Extracted records
------------

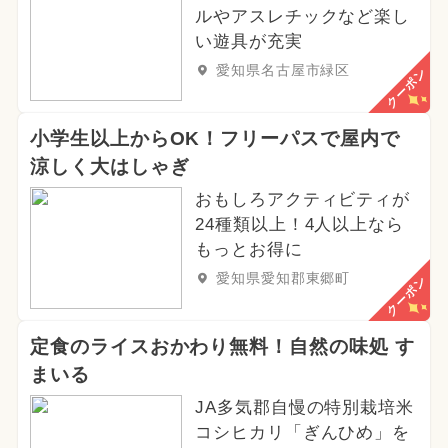
ルやアスレチックなど楽し
い遊具が充実
愛知県名古屋市緑区
クーポン
小学生以上からOK！フリーパスで屋内で
涼しく大はしゃぎ
おもしろアクティビティが
24種類以上！4人以上なら
もっとお得に
愛知県愛知郡東郷町
クーポン
定食のライスおかわり無料！自然の味処 す
まいる
JA多気郡自慢の特別栽培米
コシヒカリ「ぎんひめ」を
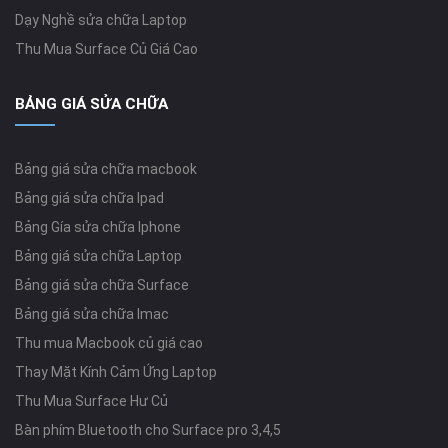
Dạy Nghề sửa chữa Laptop
Thu Mua Surface Củ Giá Cao
BẢNG GIÁ SỬA CHỮA
Bảng giá sửa chữa macbook
Bảng giá sửa chữa Ipad
Bảng Gía sửa chữa Iphone
Bảng giá sửa chữa Laptop
Bảng giá sửa chữa Surface
Bảng giá sửa chữa Imac
Thu mua Macbook củ giá cao
Thay Mặt Kính Cảm Ứng Laptop
Thu Mua Surface Hư Củ
Bàn phím Bluetooth cho Surface pro 3,4,5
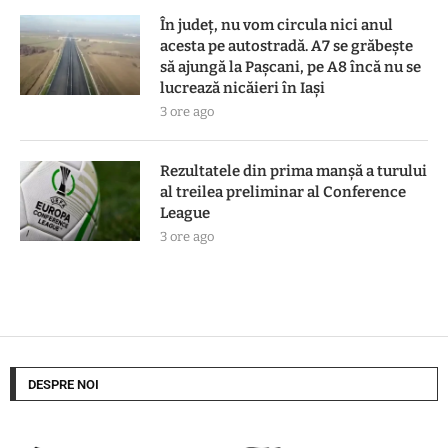
În județ, nu vom circula nici anul
acesta pe autostradă. A7 se grăbește
să ajungă la Pașcani, pe A8 încă nu se
lucrează nicăieri în Iași
3 ore ago
Rezultatele din prima manşă a turului
al treilea preliminar al Conference
League
3 ore ago
DESPRE NOI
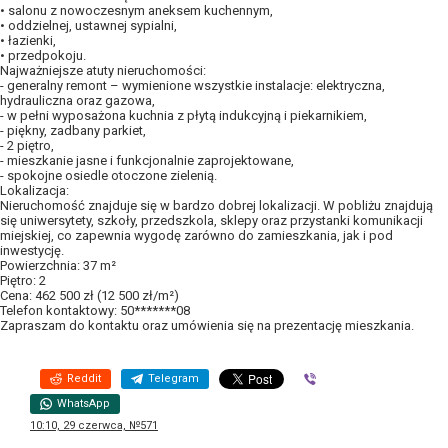
• salonu z nowoczesnym aneksem kuchennym,
• oddzielnej, ustawnej sypialni,
• łazienki,
• przedpokoju.
Najważniejsze atuty nieruchomości:
- generalny remont – wymienione wszystkie instalacje: elektryczna,
hydrauliczna oraz gazowa,
- w pełni wyposażona kuchnia z płytą indukcyjną i piekarnikiem,
- piękny, zadbany parkiet,
- 2 piętro,
- mieszkanie jasne i funkcjonalnie zaprojektowane,
- spokojne osiedle otoczone zielenią.
Lokalizacja:
Nieruchomość znajduje się w bardzo dobrej lokalizacji. W pobliżu znajdują
się uniwersytety, szkoły, przedszkola, sklepy oraz przystanki komunikacji
miejskiej, co zapewnia wygodę zarówno do zamieszkania, jak i pod
inwestycję.
Powierzchnia: 37 m²
Piętro: 2
Cena: 462 500 zł (12 500 zł/m²)
Telefon kontaktowy: 50*******08
Zapraszam do kontaktu oraz umówienia się na prezentację mieszkania.
Reddit
Telegram
Viber
WhatsApp
10:10, 29 czerwca, №571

------------

Render the lines starting at the one containing "Dạy Nghề sửa chữa Laptop" and ending at the one containing "Thu mua Macbook củ giá cao" as a JSON list of strings, one string per line, with blank lines omitted.

TASK OUTPUT.
[
  "Dạy Nghề sửa chữa Laptop",
  "Thu Mua Surface Củ Giá Cao",
  "BẢNG GIÁ SỬA CHỮA",
  "Bảng giá sửa chữa macbook",
  "Bảng giá sửa chữa Ipad",
  "Bảng Gía sửa chữa Iphone",
  "Bảng giá sửa chữa Laptop",
  "Bảng giá sửa chữa Surface",
  "Bảng giá sửa chữa Imac",
  "Thu mua Macbook củ giá cao"
]